Arriving in Australia by boat will no longer mean settlement in Australia. Australians have had enough of seeing people drowning in the waters to our north.

Our country has had enough of people smugglers exploiting asylum seekers and seeing them drown on the high seas.

We are sick of watching our servicemen and women risking their lives in rescues in dangerous conditions on the high seas.

Regional processing arrangements in Papua New Guinea will be significantly expanded and people will be sent to Manus Island as soon as health checks are complete and appropriate accommodation is identified.

PNG officials will assess their claims on Manus Island.

Our governments will expand existing facilities on Manus Island, as well as establishing further facilities in Papua New Guinea.

There is no cap on the number of people who can be transferred to Papua New Guinea.

The Australian government, in partnership with the PNG government, will support settlement services for those with refugee status, as safe and appropriate accommodation and services are identified.

We are a compassionate nation and we will continue to deliver a strong humanitarian program.

If the measure announced today and the international meeting on the convention that has been flagged lead to a significant change in the number of people arriving by boat, then the government stands ready to consider progressively increasing our humanitarian intake towards 27,000 as recommended by the Houston panel.

There is nothing compassionate about criminal operations which see children and families drowning at sea.

Access to our humanitarian program must be through the international organisations which resettle people around the world, not through criminal operators who have pushed people on to unseaworthy vessels with tragic consequences.

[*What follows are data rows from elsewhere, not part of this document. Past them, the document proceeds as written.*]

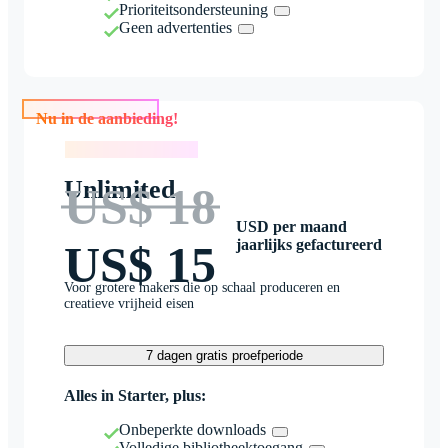
Prioriteitsondersteuning
Geen advertenties
Nu in de aanbieding!
Nu in de aanbieding!
Unlimited
US$ 18
USD per maand
jaarlijks gefactureerd
US$ 15
Voor grotere makers die op schaal produceren en
creatieve vrijheid eisen
7 dagen gratis proefperiode
Alles in Starter, plus:
Onbeperkte downloads
Volledige bibliotheektoegang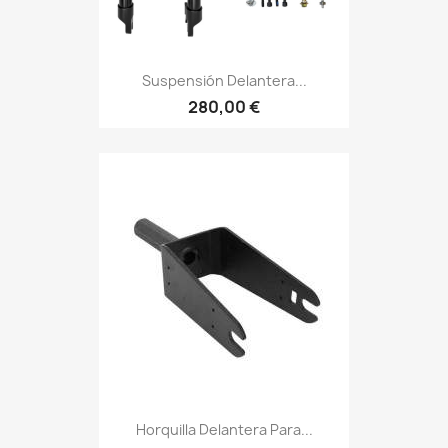
Suspensión Delantera...
280,00 €
Horquilla Delantera Para...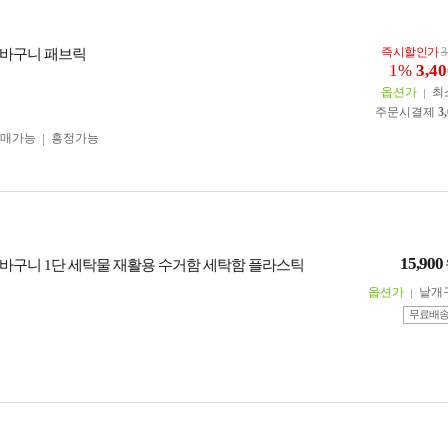
즉시할인가
3
바구니 패브릭
1%
3,40
옵션가
최
주문시결제
3
구매가능
흥정가능
15,900
바구니 1단 세탁물 재활용 수거함 세탁함 플라스틱
옵션가
낱개
무료배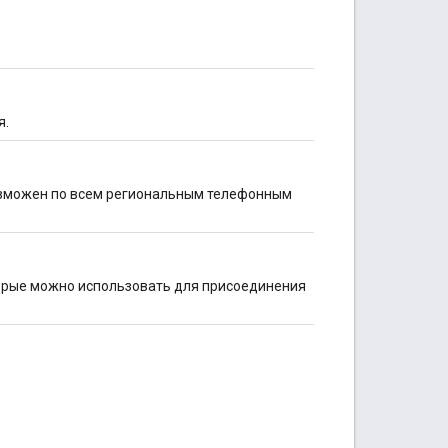
я.
возможен по всем региональным телефонным
торые можно использовать для присоединения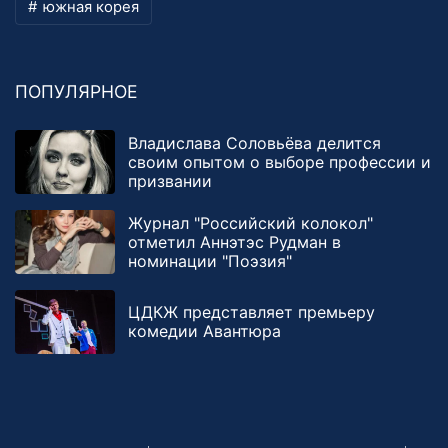
южная корея
ПОПУЛЯРНОЕ
Владислава Соловьёва делится
своим опытом о выборе профессии и
призвании
Журнал "Российский колокол"
отметил Аннэтэс Рудман в
номинации "Поэзия"
ЦДКЖ представляет премьеру
комедии Авантюра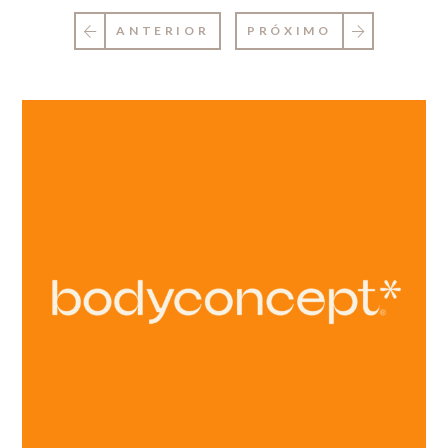
ANTERIOR
PRÓXIMO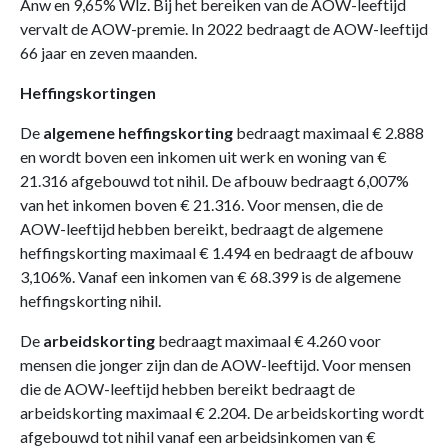
Anw en 9,65% Wlz. Bij het bereiken van de AOW-leeftijd
vervalt de AOW-premie. In 2022 bedraagt de AOW-leeftijd
66 jaar en zeven maanden.
Heffingskortingen
De
algemene heffingskorting
bedraagt maximaal € 2.888
en wordt boven een inkomen uit werk en woning van €
21.316 afgebouwd tot nihil. De afbouw bedraagt 6,007%
van het inkomen boven € 21.316. Voor mensen, die de
AOW-leeftijd hebben bereikt, bedraagt de algemene
heffingskorting maximaal € 1.494 en bedraagt de afbouw
3,106%. Vanaf een inkomen van € 68.399 is de algemene
heffingskorting nihil.
De
arbeidskorting
bedraagt maximaal € 4.260 voor
mensen die jonger zijn dan de AOW-leeftijd. Voor mensen
die de AOW-leeftijd hebben bereikt bedraagt de
arbeidskorting maximaal € 2.204. De arbeidskorting wordt
afgebouwd tot nihil vanaf een arbeidsinkomen van €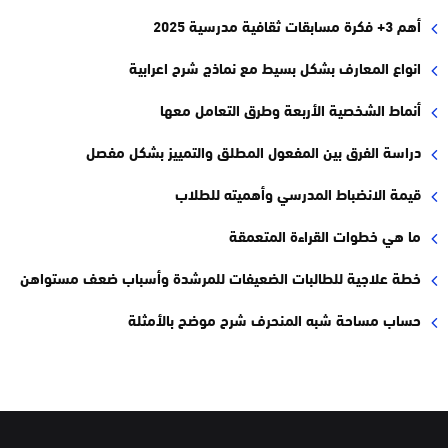
أهم 3+ فكرة مسابقات ثقافية مدرسية 2025
انواع المعارف بشكل بسيط مع نماذج شرح اعرابية
أنماط الشخصية الأربعة وطرق التعامل معها
دراسة الفرق بين المفعول المطلق والتمييز بشكل مفصل
قيمة الانضباط المدرسي وأهميته للطلاب
ما هي خطوات القراءة المتعمقة
خطة علاجية للطالبات الضعيفات للمرشدة وأسباب ضعف مستواهن
حساب مساحة شبه المنحرف شرح موضح بالأمثلة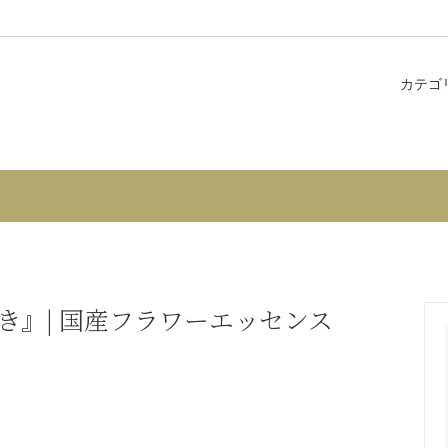
カテゴ
ナジーエッセンス
内 -郡上市和良町サロン〈花のし
コンビネーションエッセンス
個人セッション・カウンセリン
を解決したい・願いを叶えたい
シリーズ
花カード
入
ガラス瓶、その他
き』| 国産フラワーエッセンス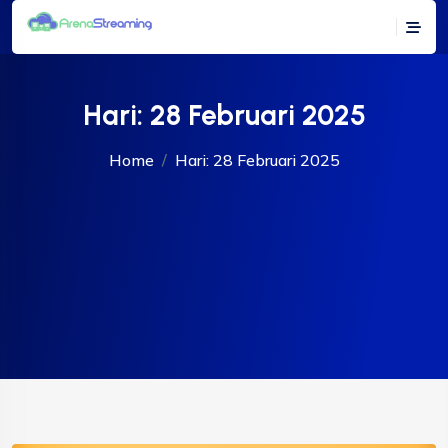
Hari:
28 Februari 2025
Home
Hari:
28 Februari 2025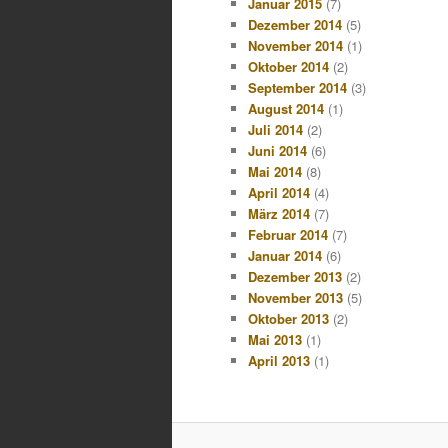
Januar 2015
(7)
Dezember 2014
(5)
November 2014
(1)
Oktober 2014
(2)
September 2014
(3)
August 2014
(1)
Juli 2014
(2)
Juni 2014
(6)
Mai 2014
(8)
April 2014
(4)
März 2014
(7)
Februar 2014
(7)
Januar 2014
(6)
Dezember 2013
(2)
November 2013
(5)
Oktober 2013
(2)
Mai 2013
(1)
April 2013
(1)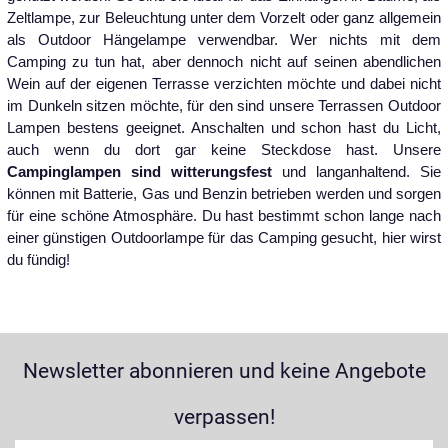
Zeltlampe, zur Beleuchtung unter dem Vorzelt oder ganz allgemein
als Outdoor Hängelampe verwendbar. Wer nichts mit dem
Camping zu tun hat, aber dennoch nicht auf seinen abendlichen
Wein auf der eigenen Terrasse verzichten möchte und dabei nicht
im Dunkeln sitzen möchte, für den sind unsere Terrassen Outdoor
Lampen bestens geeignet. Anschalten und schon hast du Licht,
auch wenn du dort gar keine Steckdose hast. Unsere
Campinglampen sind witterungsfest
und langanhaltend. Sie
können mit Batterie, Gas und Benzin betrieben werden und sorgen
für eine schöne Atmosphäre. Du hast bestimmt schon lange nach
einer günstigen Outdoorlampe für das Camping gesucht, hier wirst
du fündig!
Newsletter abonnieren und keine Angebote
verpassen!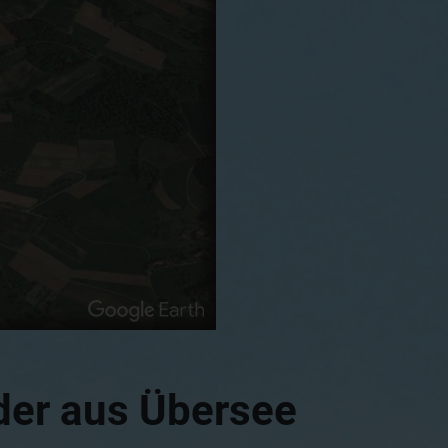
nder aus Übersee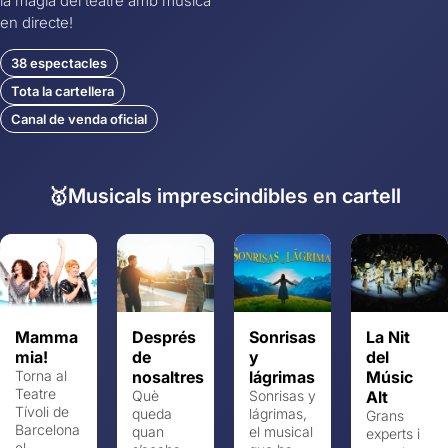
la màgia del teatre amb música
en directe!
38 espectacles
Tota la cartellera
Canal de venda oficial
🥇Musicals imprescindibles en cartell
Mamma
Després
Sonrisas
La Nit
mia!
de
y
del
Torna al
nosaltres
lágrimas
Músic
Teatre
Què
Sonrisas y
Alt
Tívoli de
queda
lágrimas,
Grans
Barcelona
quan
el musical
experts i
el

The new arrangements will allow Australia to help more people who are genuinely in need and help prevent people smugglers from abusing our system.

The people smugglers themselves are constantly changing the way they operate and we need to be flexible enough to anticipate and match their actions to avoid the terrible consequences of this trade.

No doubt there will be some people smugglers who now encourage asylum seekers to test our resolve.

Be in no doubt. If people are paying thousands and thousands of dollars to a people smuggler they are buying a ticket to a country other than Australia.